Stopping the Ransomware & Restoring Files

It’s important to note that in the majority of ransomware cases recovering the files is difficult or even impossible, so you are faced with two options: paying the ransom or cleaning your system and restoring the files from a back-up. Paying the ransom is extremely ill-advised because there is no guarantee that your files will be released and even if they are, you will likely be victimized again because the ransomware attack was successful and lucrative for the attackers.

The first step is always to stop it from spreading to minimize the damage. They had two servers, the main server and their server for back-ups, so we disconnected both to ensure that the malware couldn’t infect the network and people’s workstations.
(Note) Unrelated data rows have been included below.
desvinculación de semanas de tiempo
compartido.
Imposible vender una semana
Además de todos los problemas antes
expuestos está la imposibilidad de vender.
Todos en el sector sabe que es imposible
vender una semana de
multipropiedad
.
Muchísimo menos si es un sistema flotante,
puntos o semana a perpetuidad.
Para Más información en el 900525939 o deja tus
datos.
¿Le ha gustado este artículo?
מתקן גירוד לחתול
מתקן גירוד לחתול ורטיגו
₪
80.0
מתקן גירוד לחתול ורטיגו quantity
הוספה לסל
Luckily in this situation it was easy to contain the ransomware because it hadn’t spread into the network yet, but the client still faced one of the worst situations: the ransomware had infected their main server and their back-ups, so there was an extremely high chance they would lose all of their data.
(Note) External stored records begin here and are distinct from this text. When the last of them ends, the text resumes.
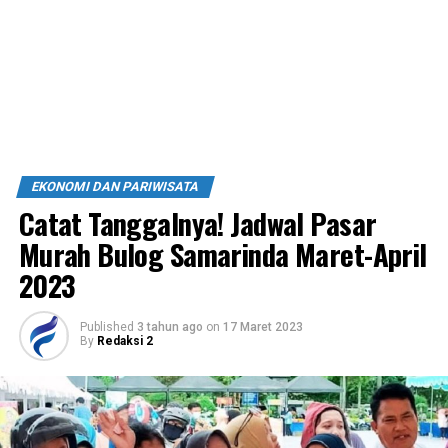
EKONOMI DAN PARIWISATA
Catat Tanggalnya! Jadwal Pasar
Murah Bulog Samarinda Maret-April
2023
Published
3 tahun ago
on
17 Maret 2023
By
Redaksi 2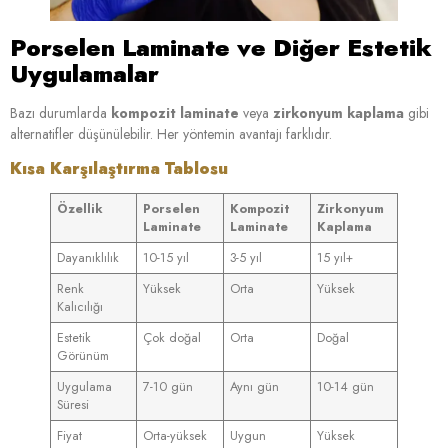
Porselen Laminate ve Diğer Estetik
Uygulamalar
Bazı durumlarda
kompozit laminate
veya
zirkonyum kaplama
gibi
alternatifler düşünülebilir. Her yöntemin avantajı farklıdır.
Kısa Karşılaştırma Tablosu
Özellik
Porselen
Kompozit
Zirkonyum
Laminate
Laminate
Kaplama
Dayanıklılık
10-15 yıl
3-5 yıl
15 yıl+
Renk
Yüksek
Orta
Yüksek
Kalıcılığı
Estetik
Çok doğal
Orta
Doğal
Görünüm
Uygulama
7-10 gün
Aynı gün
10-14 gün
Süresi
Fiyat
Orta-yüksek
Uygun
Yüksek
In an ideal situation, a business should have their data backed up in three different ways/locations. This ensures that there will always be a working back-up that can be restored immediately following a disaster, and without issue. This is common for businesses that have a Managed Services Provider, however in many cases businesses only have one back-up, which leaves them vulnerable for more severe repercussions following a malware attack.
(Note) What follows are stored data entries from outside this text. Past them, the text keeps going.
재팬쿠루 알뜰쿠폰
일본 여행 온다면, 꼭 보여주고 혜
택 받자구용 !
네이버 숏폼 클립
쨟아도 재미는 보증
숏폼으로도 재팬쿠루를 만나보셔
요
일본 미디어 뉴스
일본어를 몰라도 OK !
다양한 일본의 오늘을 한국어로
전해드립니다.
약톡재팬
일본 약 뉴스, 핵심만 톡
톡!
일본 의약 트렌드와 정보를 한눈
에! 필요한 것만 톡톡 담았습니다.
Thankfully the damage to one of the back-up tapes was significantly less than the rest, so our team was able to salvage almost all of the manufacturer’s data. The back-up server had to be re-built from scratch and systems were down for 3 days while our team wiped the system clean of the ransomware, recovered most of the data (one day of file changes were unrecoverable) and restored everything back to normal. This however, is not the norm – this client was extremely lucky. In the majority of cases similar to this one, where the main server and back-ups are effected, everything is lost.

How did it happen?

It’s difficult to pinpoint the exact origin of the attack, but it’s clear that it started on the back-up server and spread from there. They were running regular back-ups and their controller was checking to see that the back-ups were completed but they made one major (and common) error: they didn’t check that the back-ups were actually working. As discussed in our previous blog about data back-ups and disaster recovery, many back-ups go untested and over 50% of tape back-ups fail, which means many businesses only discover faulty backups when it’s too late. There were a number of factors that played into how this company got ransomware, but we can say with certainty that had the back-ups been tested the ransomware would have been discovered sooner and its impact could have been minimized.

Enhancing IT Security

On paper it seemed like they were doing everything right, they were running regular back-ups, they had a firewall and anti-virus, but this client is the perfect example of how a few small cracks in security can quickly turn into a massive IT security breach. Their system was flawed because they only had one form of back-up, their backups were never tested (when optimally they should have been tested weekly), their firewall hadn’t been updated in 6 years and their anti-virus wasn’t sufficient.

Following this experience, the Sage 300 client started working with us as their Managed Services Provider (MSP) as well, which has allowed them to enhance their IT security exponentially, and transition into being more proactive with their security. Part of what allowed us to address the attack so quickly and effectively though, was our knowledge of their ERP and surrounding systems. Vince Andriani, IT Service Manager at The Answer Company explains that “the primary goal of a Managed Service Provider is to be proactive as opposed to reactive. With active management and monitoring, situations like this can be mitigated and in most cases avoided”.

Having an MSP helps take the pressure off of you to catch security breaches. Depending on the degree of managed services that are chosen, an MSP will run multiple back-ups in different locations that are tested regularly, your network will be monitored for security threats, and any sign of a malware attack will be flagged and addressed immediately.